The required result is every line of the records that includes "with".
---- Data for this exercise
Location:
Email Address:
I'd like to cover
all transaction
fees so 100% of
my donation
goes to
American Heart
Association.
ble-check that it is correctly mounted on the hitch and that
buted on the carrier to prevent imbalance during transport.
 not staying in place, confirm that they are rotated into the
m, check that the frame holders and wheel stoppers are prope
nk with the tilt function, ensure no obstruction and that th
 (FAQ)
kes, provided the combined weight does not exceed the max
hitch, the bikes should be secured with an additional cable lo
--------
---- Data for this exercise
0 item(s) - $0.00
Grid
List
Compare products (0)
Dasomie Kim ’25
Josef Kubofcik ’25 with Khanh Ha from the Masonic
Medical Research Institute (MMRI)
--------
Response box:
nk with the tilt function, ensure no obstruction and that th
hitch, the bikes should be secured with an additional cable lo
Josef Kubofcik ’25 with Khanh Ha from the Masonic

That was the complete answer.